Instructions for the task -
Go through the data below and return each line where the string "شارع" occurs.

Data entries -

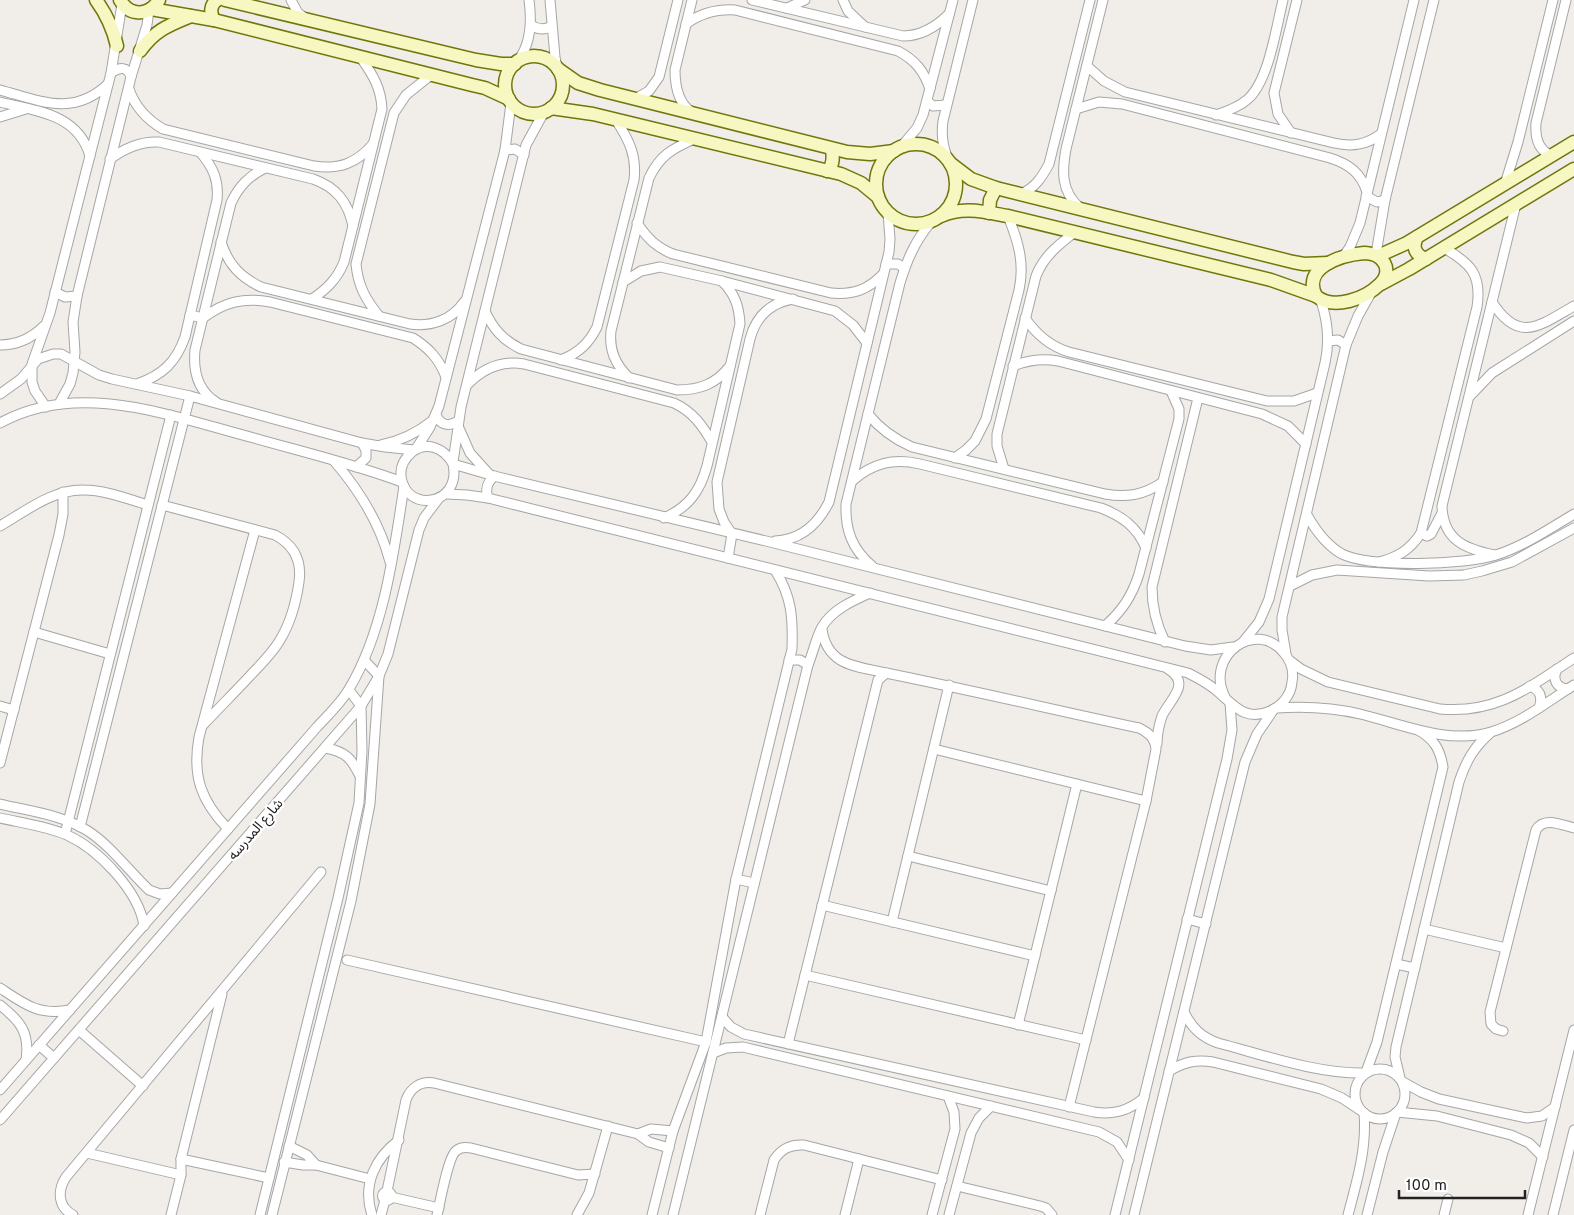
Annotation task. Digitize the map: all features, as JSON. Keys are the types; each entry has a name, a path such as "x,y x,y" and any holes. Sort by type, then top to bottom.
{"street":[{"path":"96,0 109,21 117,46"},
{"path":"214,20 211,11 212,6 217,0"},
{"path":"233,0 476,60 501,64 515,63 522,59 538,56 552,63 568,77 583,85 832,149 858,154 897,149 911,144 927,146 941,153 971,179 996,188 1277,259 1304,264 1328,263"},
{"path":"291,0 298,13 305,18"},
{"path":"403,484 402,464 426,435 435,417 446,377 505,150 510,101 506,93 506,80 510,68 522,56 526,47 530,25 529,0"},
{"path":"442,496 454,480 453,463 458,423 524,156 531,134 547,110 560,97 562,90 561,76 555,57 550,0"},
{"path":"634,99 649,91 655,84 662,67 678,0"},
{"path":"692,0 675,70 675,81 682,102 689,110 698,115"},
{"path":"735,0 735,10"},
{"path":"752,0 893,34 912,36 933,28 949,14"},
{"path":"785,8 805,0"},
{"path":"843,0 852,16 867,28"},
{"path":"953,0 927,101 917,128 880,166 877,176 876,187 882,206 888,213 903,223 912,224 936,219 951,211 990,212 1271,280 1319,298 1327,303 1341,302 1358,297 1426,259 1574,169"},
{"path":"874,568 862,559 854,547 845,519 846,504 904,268 916,242 953,201 956,191 956,181 943,148 941,135 946,106 973,0"},
{"path":"1021,194 1028,191 1044,174 1052,153 1090,0"},
{"path":"1081,209 1072,202 1066,192 1063,180 1065,156 1103,0"},
{"path":"1216,115 1239,105 1249,98 1262,78 1283,0"},
{"path":"1291,133 1278,114 1274,93 1297,0"},
{"path":"1343,257 1355,235 1367,194 1414,0"},
{"path":"1377,255 1385,200 1434,0"},
{"path":"1505,184 1553,0"},
{"path":"1551,155 1544,152 1536,130 1566,0"},
{"path":"46,407 35,391 31,373 32,364 55,292 112,73 117,46 120,1"},
{"path":"120,1 134,12 153,6 485,88 510,101 526,113 538,114 547,110 579,111 841,174 862,183 878,197"},
{"path":"59,404 70,384 75,361 73,322 77,296 128,88 153,6"},
{"path":"686,24 695,18 714,11 735,10 898,51 915,62 927,79 930,89"},
{"path":"140,51 156,32 191,16"},
{"path":"530,25 544,30 552,26"},
{"path":"889,49 895,43 893,34"},
{"path":"312,299 330,285 344,262 382,110 379,88 375,77 361,58"},
{"path":"1087,66 1104,82 1125,92 1345,146 1355,146 1374,139 1381,134"},
{"path":"662,67 668,71 675,70"},
{"path":"112,73 117,69 123,68 128,71 131,77"},
{"path":"380,316 364,296 357,275 356,264 394,113 406,96 431,75"},
{"path":"1262,78 1268,84 1276,83"},
{"path":"0,90 54,104 66,105 84,101 100,92 108,84"},
{"path":"128,88 138,108 146,117 162,129 295,162 328,168 349,164 358,159 373,144"},
{"path":"1122,104 1121,96 1125,92"},
{"path":"927,101 933,106 946,106"},
{"path":"0,102 52,115 72,126 81,135 90,156"},
{"path":"1076,109 1098,102 1122,104 1342,161 1351,167 1361,178 1367,194 1373,201 1385,200"},
{"path":"52,115 57,111 54,104"},
{"path":"382,110 385,106 389,106 393,109 394,113"},
{"path":"0,117 28,108"},
{"path":"561,360 575,354 587,344 597,327 635,173 633,151 629,140 616,120"},
{"path":"1521,127 1523,132 1528,134 1536,130"},
{"path":"159,142 157,135 162,129"},
{"path":"629,378 615,362 610,341 611,331 649,178 654,167 662,157 671,150 694,139"},
{"path":"110,159 124,150 140,144 159,142 325,183 334,189 347,205 353,226"},
{"path":"1115,1215 1230,746 1232,730 1227,700 1219,682 1221,665 1229,651 1240,644 1262,616 1272,586 1326,363 1328,328 1319,298 1312,285 1313,278 1328,263 1343,257 1364,253 1377,255 1417,237 1574,142"},
{"path":"1330,158 1335,155 1337,150 1334,143"},
{"path":"505,150 515,149 524,156"},
{"path":"827,171 832,163 832,149"},
{"path":"137,384 159,375 168,368 176,358 185,337 217,200 216,179 213,169 200,152"},
{"path":"1052,153 1057,160 1065,156"},
{"path":"220,405 209,398 201,388 196,376 195,350 231,203 236,192 244,182 265,168"},
{"path":"325,183 330,176 328,168"},
{"path":"635,173 643,172 649,178"},
{"path":"990,212 990,200 996,188"},
{"path":"217,200 226,199 231,203"},
{"path":"1495,555 1468,548 1457,542 1450,534 1442,513 1443,499 1516,204"},
{"path":"766,542 782,541 798,536 812,527 823,514 829,502 884,274 890,239 888,213"},
{"path":"956,458 975,441 986,419 1019,290 1022,272 1019,244 1008,216"},
{"path":"637,223 649,239 664,250 831,293 854,293 865,289 884,274"},
{"path":"1004,470 997,446 999,422 1036,276 1046,256 1054,247 1075,232"},
{"path":"1417,237 1415,242 1416,253 1426,259"},
{"path":"221,242 231,265 240,274 260,287 417,325 429,325 451,316 466,297"},
{"path":"1379,562 1403,553 1421,533 1477,307 1479,290 1471,268 1464,260 1444,248"},
{"path":"660,267 659,256 664,250"},
{"path":"1134,1215 1245,762 1257,734 1275,709 1287,697 1292,683 1293,675 1282,630 1282,617 1346,345 1358,316 1386,271 1384,262 1377,255"},
{"path":"1271,280 1279,269 1277,259"},
{"path":"344,262 348,266 356,264"},
{"path":"886,264 898,264 904,268"},
{"path":"623,282 641,271 660,267 722,281 827,308 844,317 867,343"},
{"path":"1022,272 1030,271 1036,276"},
{"path":"664,518 683,508 691,500 703,481 707,466 740,324 739,311 730,289 722,281"},
{"path":"256,299 255,292 260,287"},
{"path":"1479,290 1487,287 1503,317 1510,323 1525,328 1541,325 1574,306"},
{"path":"55,292 65,297 77,296"},
{"path":"827,308 831,301 831,293"},
{"path":"190,315 203,318 222,305 233,301 256,299 413,338 434,354 446,377"},
{"path":"728,558 732,534 724,522 719,509 717,482 750,339 758,319 764,311 783,301 793,299"},
{"path":"485,311 499,334 509,343 521,349 677,390 690,390 708,385 722,375 730,366"},
{"path":"1025,318 1040,337 1061,350 1267,401 1294,400 1318,394"},
{"path":"1468,398 1492,373 1574,321"},
{"path":"0,345 20,342 31,337 46,324"},
{"path":"413,338 418,332 417,325"},
{"path":"597,327 603,331 611,331"},
{"path":"738,336 743,335 750,339"},
{"path":"1328,342 1338,340 1346,345"},
{"path":"517,363 515,355 521,349"},
{"path":"1058,361 1055,358 1055,354 1061,350"},
{"path":"0,394 21,380 32,364 38,359 53,354 61,354 99,375 190,396 362,443 415,450 432,446 448,454 453,463 492,476 874,568 1165,642 1205,650 1224,649 1251,640 1268,642 1282,650 1301,669 1328,682 1440,709 1472,710 1503,701 1574,658"},
{"path":"1013,366 1030,360 1058,361 1262,414 1288,426 1306,444"},
{"path":"466,387 476,376 488,368 502,363 517,363 674,403 693,414 712,442"},
{"path":"674,403 678,399 677,390"},
{"path":"1106,626 1127,603 1134,589 1144,558 1179,419 1179,409 1171,391"},
{"path":"80,826 190,396"},
{"path":"1165,642 1156,620 1152,587 1198,398"},
{"path":"1262,414 1266,408 1267,401"},
{"path":"0,423 16,415 46,407 89,402 112,404 184,419 356,467 403,484 415,497 423,500 442,496 488,498 1188,673 1198,678 1236,708 1251,714 1259,714 1275,709 1304,707 1334,709 1418,730 1456,737 1490,733 1524,718 1571,687"},
{"path":"868,414 875,423 892,437 912,447 1105,494 1129,496 1142,494 1163,482"},
{"path":"65,834 170,416"},
{"path":"435,417 446,424 458,423"},
{"path":"377,446 390,444 408,436 425,427 435,417"},
{"path":"986,419 991,426 996,426 999,422"},
{"path":"458,423 470,453 492,476"},
{"path":"356,467 364,462 367,454 362,443"},
{"path":"908,462 907,452 912,447"},
{"path":"334,461 350,479 364,500 381,534 390,565"},
{"path":"852,481 872,467 884,463 908,462 1101,508 1113,513 1134,528 1142,537 1146,548"},
{"path":"707,466 712,469 719,468"},
{"path":"488,498 486,489 492,476"},
{"name":"شارع المدرسه","path":"0,1090 348,690 364,660 377,623 390,565 403,484"},
{"path":"0,526 48,498 63,492 97,491 148,505"},
{"path":"0,763 61,524 63,492"},
{"path":"1101,508 1107,503 1108,498 1105,494"},
{"name":"شارع المدرسه","path":"0,1120 361,706 379,676 393,635 419,530 427,513 442,496"},
{"path":"829,502 837,506 846,504"},
{"path":"162,505 274,535 295,553 298,561 300,573 292,615 283,635 271,653 203,725"},
{"path":"1421,533 1424,536 1431,534 1442,513"},
{"path":"1306,515 1321,537 1330,546 1352,558 1379,562 1460,562 1495,555 1519,546 1574,514"},
{"path":"1272,586 1280,591 1324,571 1349,570 1429,576 1464,575 1512,562 1574,528"},
{"path":"228,829 210,808 199,782 196,752 255,530"},
{"path":"1144,558 1148,563 1157,562"},
{"path":"1349,570 1346,567 1346,563 1352,558"},
{"path":"652,1215 673,1131 706,1042 736,879 790,660 793,628 790,606 785,586 775,570"},
{"path":"672,1215 808,665 822,628 840,608 870,593"},
{"path":"822,628 830,651 842,662 1139,728 1152,737 1156,749"},
{"path":"34,632 110,654"},
{"path":"272,1215 351,902 370,804 379,676 364,660"},
{"path":"790,660 800,660 808,665"},
{"path":"1069,1107 1146,801 1157,734 1162,718 1178,692 1179,687 1176,677 1166,668"},
{"path":"1557,669 1554,680 1557,685 1562,688 1571,687"},
{"path":"788,1044 876,686 878,680 886,673"},
{"path":"892,922 949,685"},
{"path":"1530,686 1536,688 1541,694 1542,701 1539,708"},
{"path":"260,1215 359,803 361,706 348,690"},
{"path":"0,706 14,710"},
{"path":"1348,1215 1364,1151 1365,1126 1362,1111 1355,1099 1355,1094 1358,1082 1366,1073 1376,1047 1443,767 1436,745 1428,736 1418,730"},
{"path":"1367,1215 1383,1152 1397,1113 1402,1107 1406,1095 1396,1057 1396,1047 1463,770 1474,749 1490,733"},
{"path":"326,748 343,753 349,758 361,777"},
{"path":"934,749 1146,801"},
{"path":"1018,1025 1077,784"},
{"path":"0,804 68,821 80,826 98,839 149,890 160,894 172,893"},
{"path":"0,818 65,834 89,848 121,880 137,902 143,917 144,926"},
{"path":"1503,1031 1493,1027 1489,1017 1538,826 1547,822 1574,828"},
{"path":"908,856 1051,891"},
{"path":"73,1215 63,1206 60,1199 60,1191 66,1177 322,872"},
{"path":"736,879 754,884"},
{"path":"822,905 1034,956"},
{"path":"1188,919 1206,924"},
{"path":"1424,928 1506,948"},
{"path":"347,960 706,1042"},
{"path":"322,962 335,965"},
{"path":"1396,964 1415,968"},
{"path":"805,975 1086,1040"},
{"path":"0,988 27,1006 37,1010 48,1012 70,1010"},
{"path":"172,1215 181,1174 181,1159 223,991"},
{"path":"0,1005 18,1020 23,1029 27,1044 26,1060"},
{"path":"1184,1012 1189,1023 1197,1032 1218,1044 1324,1070 1344,1073 1366,1073 1382,1068 1392,1071 1420,1092 1439,1099 1527,1118 1542,1116 1555,1107"},
{"path":"722,1017 731,1027 744,1034 1104,1114 1126,1110 1144,1098"},
{"path":"79,1030 143,1086"},
{"path":"1528,1215 1574,1030"},
{"path":"740,1047 739,1038 744,1034"},
{"path":"39,1045 54,1058"},
{"path":"712,1053 726,1048 740,1047 1088,1129 1108,1136 1117,1142 1128,1160"},
{"path":"1170,1070 1179,1064 1190,1061 1213,1062 1321,1089 1342,1098 1369,1116 1380,1119 1397,1113 1437,1116 1511,1135 1528,1143 1543,1157"},
{"path":"906,1086 910,1071"},
{"path":"381,1215 408,1094 417,1086 428,1082 638,1134 655,1144 669,1148"},
{"path":"932,1215 955,1130 954,1112 948,1096"},
{"path":"949,1215 971,1133 979,1118 991,1106"},
{"path":"1088,1129 1095,1122 1094,1112"},
{"path":"579,1215 592,1186 608,1126"},
{"path":"955,1130 964,1127 971,1133"},
{"path":"638,1134 651,1129 673,1131"},
{"path":"1553,1215 1570,1165 1574,1130"},
{"path":"372,1215 368,1191 374,1168 380,1157 399,1140"},
{"path":"760,1215 774,1160 784,1149 790,1146 804,1145 942,1180"},
{"path":"289,1146 307,1155 316,1165"},
{"path":"368,1191 438,1212 451,1158 456,1150 461,1148 470,1148 578,1176 592,1186"},
{"path":"87,1153 181,1174"},
{"path":"181,1159 270,1178"},
{"path":"845,1215 859,1159"},
{"path":"284,1162 316,1165 370,1180"},
{"path":"578,1176 595,1174"},
{"path":"957,1186 1040,1206 1046,1208 1052,1215"},
{"path":"1352,1198 1370,1202"},
{"path":"1444,1215 1448,1199"}]}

Result for this task -
{"name":"شارع المدرسه","path":"0,1090 348,690 364,660 377,623 390,565 403,484"},
{"name":"شارع المدرسه","path":"0,1120 361,706 379,676 393,635 419,530 427,513 442,496"},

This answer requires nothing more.